Monday, 23 April 2018

Iceland sets target of 191 kills as country resumes whaling



Authorities grant whalers a quota to hunt the endangered fin whale this summer after a two-year pause

Daniel Boffey in Brussels
Wed 18 Apr 2018 12.05 BSTLast modified on Wed 18 Apr 2018 15.07 BST

Icelandic fishermen will resume their hunt for the endangered fin whale this year after a two-year pause and have set a target of 191 kills for the season.

An apparent loosening of Japanese regulations on Icelandic exports had made the resumption of the hunting commercially viable again, the country’s only fin whaling company, Hvalur, announced.

The firm also has plans to collaborate with researchers from the University of Iceland to develop medicinal products made of whale blubber and bones, aimed at combating iron deficiency.

Sigursteinn Masson, at the Icelandic branch of the International Fund for Animal Welfare (Ifaw), said: “I’m very disappointed.
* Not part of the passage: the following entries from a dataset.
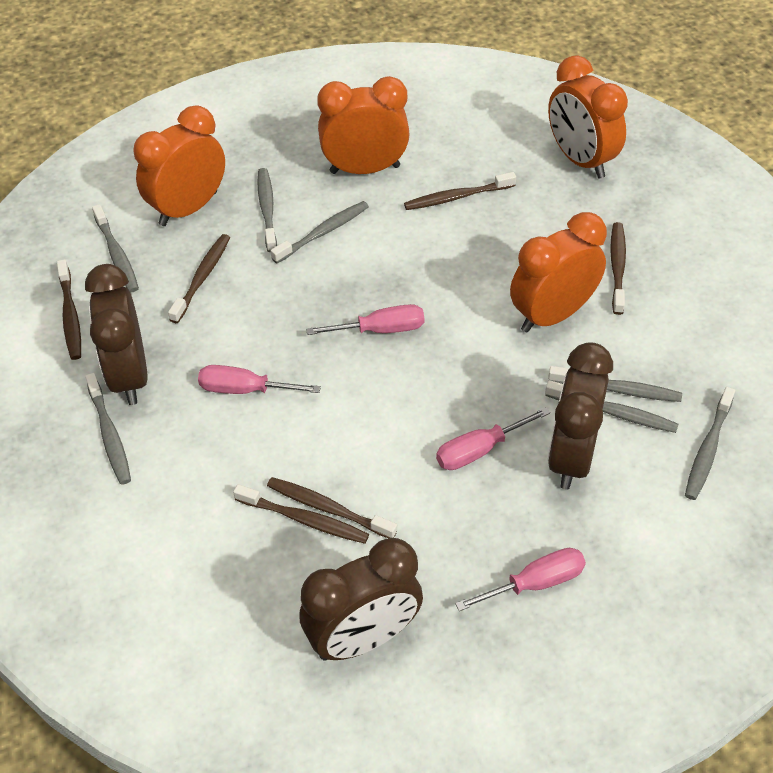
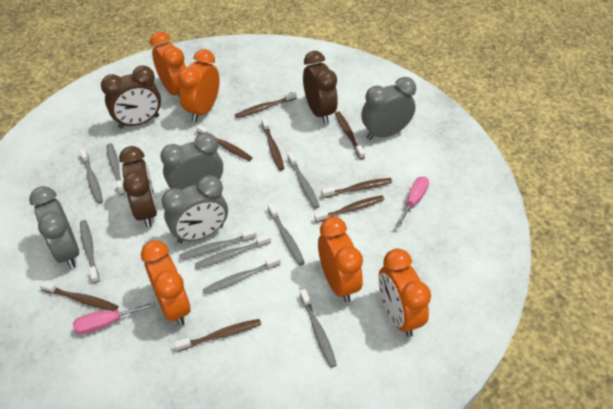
brown toothbrush: 6 -> 8
grey clock: 0 -> 4
grey toothbrush: 7 -> 9
orange clock: 4 -> 5
pink screwdriver: 4 -> 2

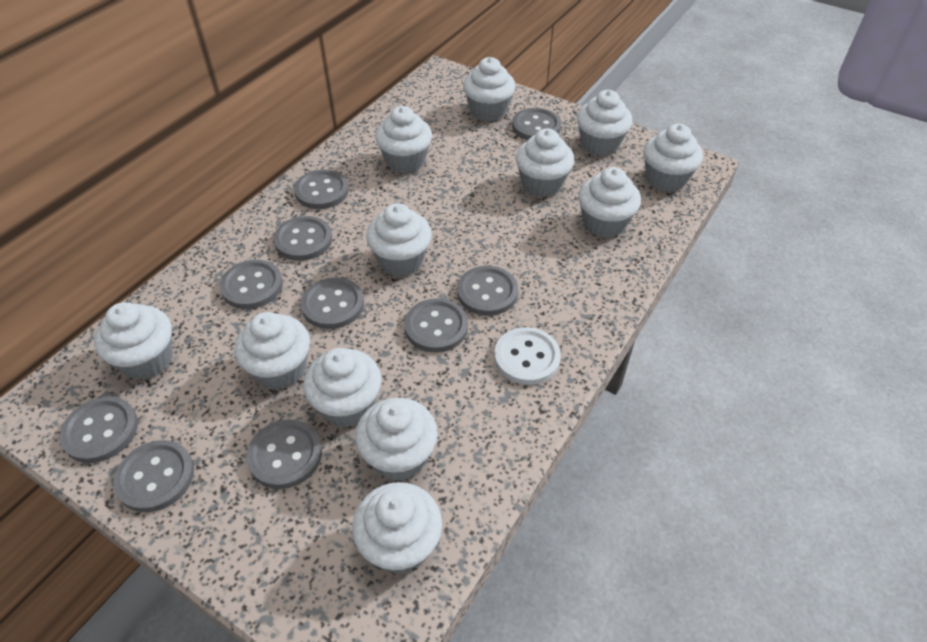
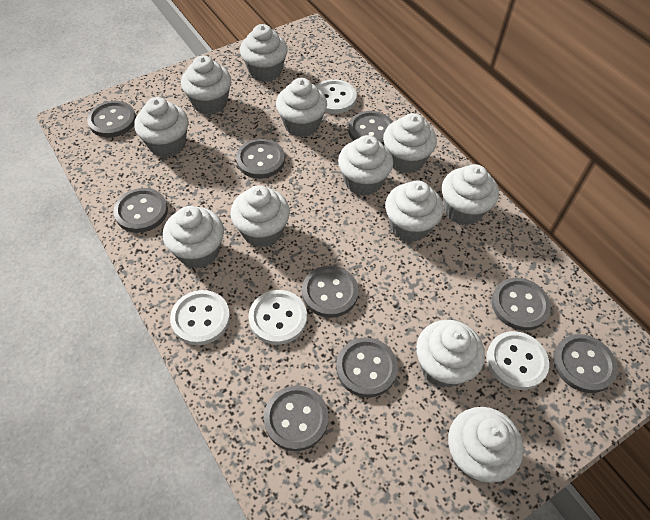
grey button: 10 -> 9
white button: 1 -> 4

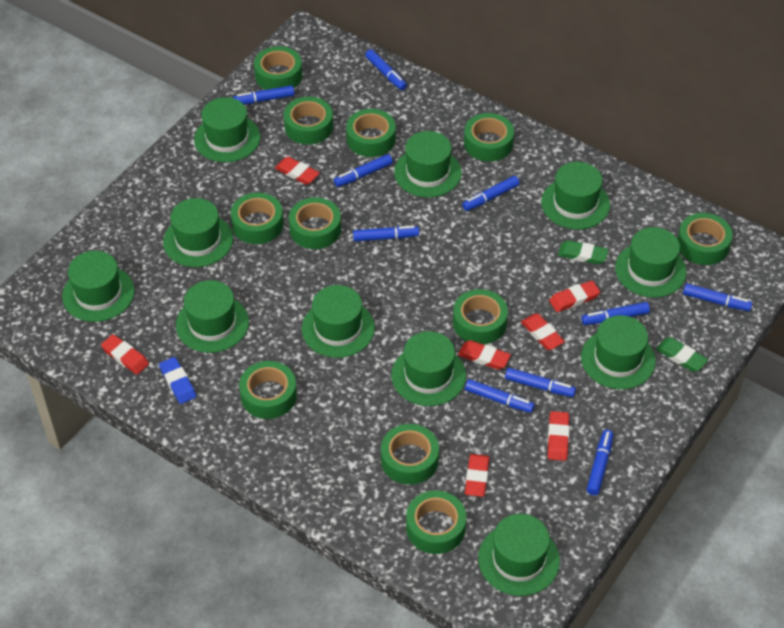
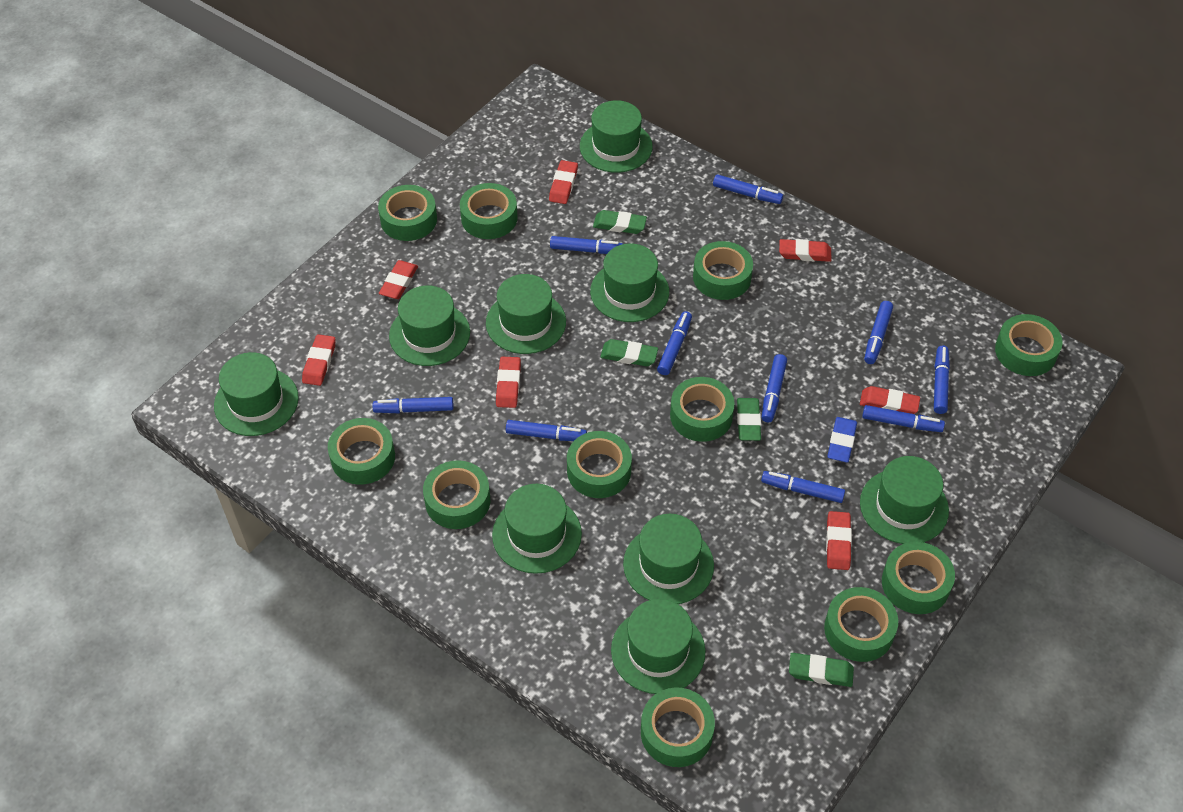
green eraser: 2 -> 4
green hat: 11 -> 9

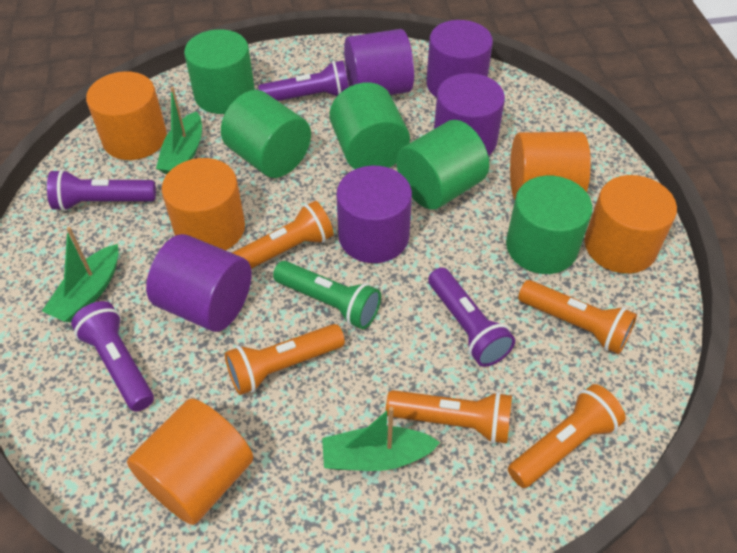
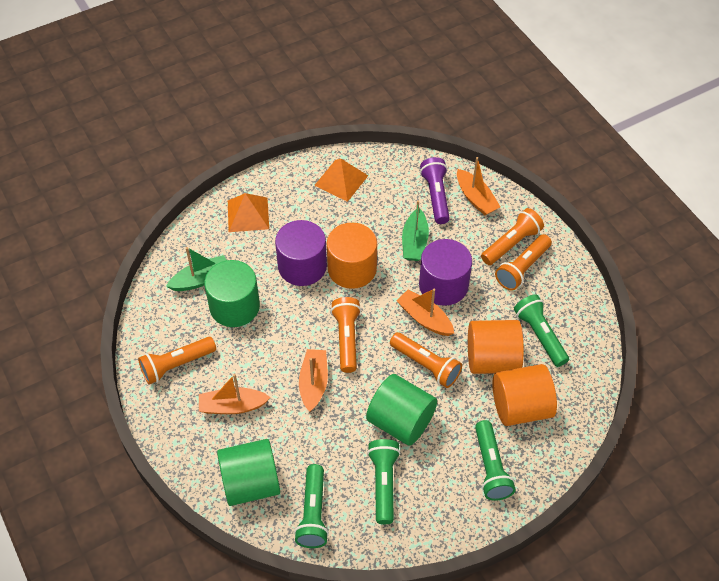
green boat: 3 -> 2
green cylinder: 5 -> 3
green flashlight: 1 -> 4
orange boat: 0 -> 4
orange cylinder: 5 -> 3
orange pyramid: 0 -> 2
purple cylinder: 5 -> 2
purple flashlight: 4 -> 1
This decision is not based on real market needs and is not in line with public opinion polls on whaling, which doesn’t belong in modern times.”

Iceland and Norway are the only countries in the world to authorise whaling in defiance of the 1986 International Whaling Commission’s moratorium.

Iceland resumed whaling in 2006 on economic grounds and has defied threats of US sanctions to continue to do so. The US did not invite Iceland, one of the largest fishing nations in the north Atlantic, to the Our Ocean conference in 2014.

Japan hunts whales, but claims it does so for scientific research purposes, although a large share of the whale meat ends up being consumed.